Maybe what makes this film a cult classic is its misfit qualities and charm. It really doesn't fit in with any other movie. It is too weird, too bizarre to be classified next to the slashers, demonic films, and alien flicks that were popular in the late seventies and early eighties. Sure, it's technically an alien movie, but it doesn't incorporate any of the elements typical of an alien movie. I also didn't fit in with any of the cliques in high school and maybe that is what made this film so appealing to me. It is a great film. A really great film! And it doesn't have to conform to any of the expectations, themes, or genres of any other film. It is weird, but so what?
Angus Scrimm's portrayal of The Tall Man is one of the standouts in the film. While he does very little, other than chasing Mike a couple of times and staring at the screen, his character has a very spooky supernatural feel to him. Tall, solemn, with a protruding lower jaw and a permanent scowl he is a horror film villain as memorable as Hannibal Elector or even Frankenstein. There is so much we don't know or understand about the character which makes it all the more interesting.
The Tall Man owns a mausoleum and graveyard and he is stealing dead bodies, shrinking them down to little druids (which like remarkably like Jawas from Star Wars), to become his slaves on his own planet/dimension. At one moment Mike goes through one of the Tall Man's portals to see the nightmarish landscape of a scorched planet with a mile long line of these druid slaves. Oh, he also likes to turn into women and have sex with men in the graveyard so he can stab them. Maybe there is a erotic subplot to his plan to enslave the world? Thinking back on it, didn't the Leprechaun use this approach a lot in his films?
There are a couple other truly great moments in the film. First and foremost, the scene when the metal ball stabs into the bridge of that guy's nose and sprays blood everywhere after which the dead guy voids his bladder (you gotta love Director/Writer/Producer Don Coscarelli's insistence on biological accuracy).

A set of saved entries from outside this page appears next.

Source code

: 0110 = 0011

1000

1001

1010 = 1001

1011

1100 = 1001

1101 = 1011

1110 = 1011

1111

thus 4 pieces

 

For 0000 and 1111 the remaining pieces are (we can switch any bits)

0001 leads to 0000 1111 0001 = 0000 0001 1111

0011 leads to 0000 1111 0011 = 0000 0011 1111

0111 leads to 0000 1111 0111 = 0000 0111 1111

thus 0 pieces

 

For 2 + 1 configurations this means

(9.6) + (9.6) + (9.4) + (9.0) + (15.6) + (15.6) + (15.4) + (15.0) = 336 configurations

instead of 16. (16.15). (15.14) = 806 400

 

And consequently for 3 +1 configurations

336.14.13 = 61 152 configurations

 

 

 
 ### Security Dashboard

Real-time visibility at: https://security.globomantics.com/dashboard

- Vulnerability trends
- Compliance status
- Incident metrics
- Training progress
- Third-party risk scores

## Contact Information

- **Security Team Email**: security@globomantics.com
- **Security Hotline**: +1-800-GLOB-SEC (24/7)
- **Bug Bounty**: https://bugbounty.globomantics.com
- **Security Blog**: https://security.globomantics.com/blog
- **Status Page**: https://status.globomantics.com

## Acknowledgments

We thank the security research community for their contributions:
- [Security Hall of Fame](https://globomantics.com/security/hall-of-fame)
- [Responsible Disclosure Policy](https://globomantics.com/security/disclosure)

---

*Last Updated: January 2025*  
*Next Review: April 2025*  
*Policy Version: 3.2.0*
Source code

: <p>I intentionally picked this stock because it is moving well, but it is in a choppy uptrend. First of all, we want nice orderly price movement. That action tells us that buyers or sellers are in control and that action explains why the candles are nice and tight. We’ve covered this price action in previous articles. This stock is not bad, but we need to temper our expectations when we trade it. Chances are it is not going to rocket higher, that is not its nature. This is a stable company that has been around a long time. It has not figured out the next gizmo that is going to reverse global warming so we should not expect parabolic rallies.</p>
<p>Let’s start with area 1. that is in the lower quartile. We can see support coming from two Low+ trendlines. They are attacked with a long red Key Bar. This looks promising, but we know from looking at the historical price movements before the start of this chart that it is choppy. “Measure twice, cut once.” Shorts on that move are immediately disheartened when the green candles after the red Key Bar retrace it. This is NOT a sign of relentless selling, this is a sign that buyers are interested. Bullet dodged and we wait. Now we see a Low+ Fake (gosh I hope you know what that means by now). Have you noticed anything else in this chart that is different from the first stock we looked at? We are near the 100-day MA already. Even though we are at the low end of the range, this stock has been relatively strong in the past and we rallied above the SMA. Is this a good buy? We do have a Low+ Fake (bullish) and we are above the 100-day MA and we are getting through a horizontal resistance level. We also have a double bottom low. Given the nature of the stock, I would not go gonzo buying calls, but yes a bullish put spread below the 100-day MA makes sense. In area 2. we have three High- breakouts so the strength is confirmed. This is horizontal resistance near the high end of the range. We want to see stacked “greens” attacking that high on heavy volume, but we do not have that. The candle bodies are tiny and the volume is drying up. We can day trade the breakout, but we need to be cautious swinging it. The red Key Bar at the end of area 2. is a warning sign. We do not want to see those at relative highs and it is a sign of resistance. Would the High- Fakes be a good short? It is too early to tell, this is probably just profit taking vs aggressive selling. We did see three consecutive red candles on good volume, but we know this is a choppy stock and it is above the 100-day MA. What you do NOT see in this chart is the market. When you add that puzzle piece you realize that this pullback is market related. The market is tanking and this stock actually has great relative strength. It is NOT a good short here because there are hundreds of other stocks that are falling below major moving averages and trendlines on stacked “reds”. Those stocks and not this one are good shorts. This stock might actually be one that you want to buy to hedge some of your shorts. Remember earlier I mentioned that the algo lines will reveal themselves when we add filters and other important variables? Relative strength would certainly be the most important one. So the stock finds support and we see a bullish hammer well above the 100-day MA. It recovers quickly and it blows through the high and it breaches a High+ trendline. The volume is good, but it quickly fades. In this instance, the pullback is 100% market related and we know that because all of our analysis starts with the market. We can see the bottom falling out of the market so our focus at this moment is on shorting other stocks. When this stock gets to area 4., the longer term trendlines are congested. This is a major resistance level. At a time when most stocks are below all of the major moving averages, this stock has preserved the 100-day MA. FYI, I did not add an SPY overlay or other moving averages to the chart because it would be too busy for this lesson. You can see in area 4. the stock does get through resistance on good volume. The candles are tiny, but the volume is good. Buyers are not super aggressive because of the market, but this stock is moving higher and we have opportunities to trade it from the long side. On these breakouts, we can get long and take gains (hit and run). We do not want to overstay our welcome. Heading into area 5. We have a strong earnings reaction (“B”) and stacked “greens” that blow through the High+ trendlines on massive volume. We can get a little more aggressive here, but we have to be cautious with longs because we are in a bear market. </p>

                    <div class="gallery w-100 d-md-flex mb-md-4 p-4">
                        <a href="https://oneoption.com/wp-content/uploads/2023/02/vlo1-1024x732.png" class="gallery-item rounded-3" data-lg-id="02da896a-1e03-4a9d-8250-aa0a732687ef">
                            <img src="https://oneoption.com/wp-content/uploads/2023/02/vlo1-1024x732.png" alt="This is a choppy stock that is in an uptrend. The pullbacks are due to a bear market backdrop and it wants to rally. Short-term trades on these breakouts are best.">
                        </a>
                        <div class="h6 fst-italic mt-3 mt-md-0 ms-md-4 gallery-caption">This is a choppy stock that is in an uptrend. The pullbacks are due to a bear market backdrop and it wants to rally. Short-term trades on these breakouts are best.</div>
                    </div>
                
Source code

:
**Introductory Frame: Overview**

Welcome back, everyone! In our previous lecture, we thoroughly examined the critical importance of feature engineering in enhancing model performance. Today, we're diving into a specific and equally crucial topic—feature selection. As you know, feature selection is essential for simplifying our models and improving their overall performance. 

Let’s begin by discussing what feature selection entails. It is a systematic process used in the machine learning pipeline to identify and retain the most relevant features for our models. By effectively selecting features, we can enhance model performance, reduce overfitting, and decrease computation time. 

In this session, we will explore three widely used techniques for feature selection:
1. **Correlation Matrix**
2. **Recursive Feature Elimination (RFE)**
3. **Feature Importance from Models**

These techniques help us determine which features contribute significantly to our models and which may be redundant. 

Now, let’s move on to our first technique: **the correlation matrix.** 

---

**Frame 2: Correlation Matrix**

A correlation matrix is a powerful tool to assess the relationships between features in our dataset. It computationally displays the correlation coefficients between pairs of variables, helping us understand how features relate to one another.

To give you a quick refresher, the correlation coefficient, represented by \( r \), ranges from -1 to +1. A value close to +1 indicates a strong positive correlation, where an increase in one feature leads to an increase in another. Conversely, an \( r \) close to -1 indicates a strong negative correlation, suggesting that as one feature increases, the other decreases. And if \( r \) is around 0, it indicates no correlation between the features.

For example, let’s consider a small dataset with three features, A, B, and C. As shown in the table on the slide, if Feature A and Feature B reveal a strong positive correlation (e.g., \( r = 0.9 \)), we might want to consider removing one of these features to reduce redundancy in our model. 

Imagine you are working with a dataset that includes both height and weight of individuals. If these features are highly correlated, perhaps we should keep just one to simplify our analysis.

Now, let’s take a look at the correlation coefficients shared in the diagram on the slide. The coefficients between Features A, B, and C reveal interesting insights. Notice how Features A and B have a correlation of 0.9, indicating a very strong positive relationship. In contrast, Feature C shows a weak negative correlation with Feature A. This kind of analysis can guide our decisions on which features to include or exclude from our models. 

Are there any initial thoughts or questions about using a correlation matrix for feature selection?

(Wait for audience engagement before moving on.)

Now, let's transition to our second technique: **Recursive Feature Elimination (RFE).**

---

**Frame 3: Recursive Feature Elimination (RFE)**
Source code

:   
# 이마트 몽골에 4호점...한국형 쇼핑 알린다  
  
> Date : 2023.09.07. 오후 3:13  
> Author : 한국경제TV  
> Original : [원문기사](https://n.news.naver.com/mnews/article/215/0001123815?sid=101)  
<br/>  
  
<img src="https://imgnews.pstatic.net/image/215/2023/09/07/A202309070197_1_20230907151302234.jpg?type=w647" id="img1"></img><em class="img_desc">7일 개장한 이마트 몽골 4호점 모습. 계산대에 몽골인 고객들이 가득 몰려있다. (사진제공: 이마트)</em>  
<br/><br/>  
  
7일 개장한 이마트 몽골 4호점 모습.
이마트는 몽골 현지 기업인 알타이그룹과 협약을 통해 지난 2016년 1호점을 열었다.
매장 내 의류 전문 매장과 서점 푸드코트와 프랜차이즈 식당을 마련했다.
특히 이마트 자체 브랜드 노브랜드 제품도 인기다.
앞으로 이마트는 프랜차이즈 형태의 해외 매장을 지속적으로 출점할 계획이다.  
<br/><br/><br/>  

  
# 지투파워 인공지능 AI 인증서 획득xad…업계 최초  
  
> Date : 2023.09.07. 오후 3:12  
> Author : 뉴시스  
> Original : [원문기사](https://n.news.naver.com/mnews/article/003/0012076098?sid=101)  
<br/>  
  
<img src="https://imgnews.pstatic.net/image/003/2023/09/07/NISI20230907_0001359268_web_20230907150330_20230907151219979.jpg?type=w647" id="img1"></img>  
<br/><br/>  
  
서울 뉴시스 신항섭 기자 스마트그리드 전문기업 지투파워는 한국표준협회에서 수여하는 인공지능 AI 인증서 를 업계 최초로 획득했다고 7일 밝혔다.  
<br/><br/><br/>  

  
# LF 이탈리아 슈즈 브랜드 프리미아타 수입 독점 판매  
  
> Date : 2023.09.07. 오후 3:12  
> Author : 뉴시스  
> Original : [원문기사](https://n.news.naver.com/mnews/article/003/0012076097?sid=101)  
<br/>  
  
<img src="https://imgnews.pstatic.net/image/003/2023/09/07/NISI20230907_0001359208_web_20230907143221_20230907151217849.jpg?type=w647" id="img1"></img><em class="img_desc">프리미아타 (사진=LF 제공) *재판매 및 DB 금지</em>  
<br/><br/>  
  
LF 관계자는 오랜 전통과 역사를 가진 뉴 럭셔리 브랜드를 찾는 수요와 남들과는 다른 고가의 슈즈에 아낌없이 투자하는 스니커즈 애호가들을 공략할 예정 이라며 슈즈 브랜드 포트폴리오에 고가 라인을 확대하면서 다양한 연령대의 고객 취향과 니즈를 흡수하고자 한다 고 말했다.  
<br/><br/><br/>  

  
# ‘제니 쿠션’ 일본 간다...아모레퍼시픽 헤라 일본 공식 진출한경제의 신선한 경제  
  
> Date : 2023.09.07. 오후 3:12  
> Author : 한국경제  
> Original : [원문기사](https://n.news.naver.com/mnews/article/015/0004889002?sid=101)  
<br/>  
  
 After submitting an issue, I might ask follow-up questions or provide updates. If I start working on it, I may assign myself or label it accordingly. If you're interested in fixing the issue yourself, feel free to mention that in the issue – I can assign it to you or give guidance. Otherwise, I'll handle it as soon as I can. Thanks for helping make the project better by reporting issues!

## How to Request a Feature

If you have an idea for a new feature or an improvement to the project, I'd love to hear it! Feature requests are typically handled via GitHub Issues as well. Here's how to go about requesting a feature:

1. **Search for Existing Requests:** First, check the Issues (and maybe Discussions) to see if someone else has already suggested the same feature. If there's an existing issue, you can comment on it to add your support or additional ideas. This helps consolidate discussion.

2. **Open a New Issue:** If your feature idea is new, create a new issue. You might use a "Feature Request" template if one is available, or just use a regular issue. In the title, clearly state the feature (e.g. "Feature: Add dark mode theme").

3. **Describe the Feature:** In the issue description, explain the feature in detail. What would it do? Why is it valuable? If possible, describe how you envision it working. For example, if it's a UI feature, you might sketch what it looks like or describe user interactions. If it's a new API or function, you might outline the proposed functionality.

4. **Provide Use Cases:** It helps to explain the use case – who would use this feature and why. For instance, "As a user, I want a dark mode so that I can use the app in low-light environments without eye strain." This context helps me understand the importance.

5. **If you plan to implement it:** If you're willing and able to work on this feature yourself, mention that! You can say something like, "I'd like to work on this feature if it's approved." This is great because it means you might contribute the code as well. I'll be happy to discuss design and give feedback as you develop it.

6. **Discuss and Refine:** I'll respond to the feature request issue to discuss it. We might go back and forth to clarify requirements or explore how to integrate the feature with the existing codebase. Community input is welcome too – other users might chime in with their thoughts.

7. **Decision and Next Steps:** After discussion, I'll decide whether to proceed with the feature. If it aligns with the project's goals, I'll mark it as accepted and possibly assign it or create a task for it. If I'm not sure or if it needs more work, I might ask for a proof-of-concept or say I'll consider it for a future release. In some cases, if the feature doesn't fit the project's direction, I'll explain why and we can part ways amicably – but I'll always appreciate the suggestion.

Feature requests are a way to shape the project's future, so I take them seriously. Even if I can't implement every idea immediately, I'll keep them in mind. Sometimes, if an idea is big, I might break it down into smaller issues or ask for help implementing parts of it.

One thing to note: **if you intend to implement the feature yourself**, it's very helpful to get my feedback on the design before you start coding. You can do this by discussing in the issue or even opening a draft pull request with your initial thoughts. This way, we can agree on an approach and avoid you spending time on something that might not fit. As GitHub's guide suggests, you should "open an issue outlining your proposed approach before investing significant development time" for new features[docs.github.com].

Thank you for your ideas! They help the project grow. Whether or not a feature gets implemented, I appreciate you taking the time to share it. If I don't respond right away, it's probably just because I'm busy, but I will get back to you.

Another great scene is when the tall man's fingers are cut off and bleed out a yellow liquid (Embalming fluid right? Did they ever explain it?). Mike keeps one of the fingers which writhes in the yellow liquid before become a very cheesy looking fly that they have to capture and put down the garbage disposal. The fly looked silly, it was pretty obvious that Mike and Jody were just swinging a shirt around pretending the fly was inside, but it was still a lot of fun.
A couple last rambling notes: The song that Jody and Reggie play is great "Been sitting here until midnight and I'll be sitting here until noon...." (also the tuning fork foreshadows the portal entrance). The nightmare bed scene that Mike has could sell the movie on its own. The town scenes are filmed in Julian a small town (known for it's apple pies) about a half an hour from San Diego. My friends and I used to go there just to see the Phantasm filming locations. I once saw Angus Scrimm at a gas station in Escondido, a town near the filming location. My friend Danny drew over thirty Phantasm comics in math class in high school (his teacher was fine with him failing as long as he did it quietly). I cannot wait to watch the next four (I have yet to see the fifth one).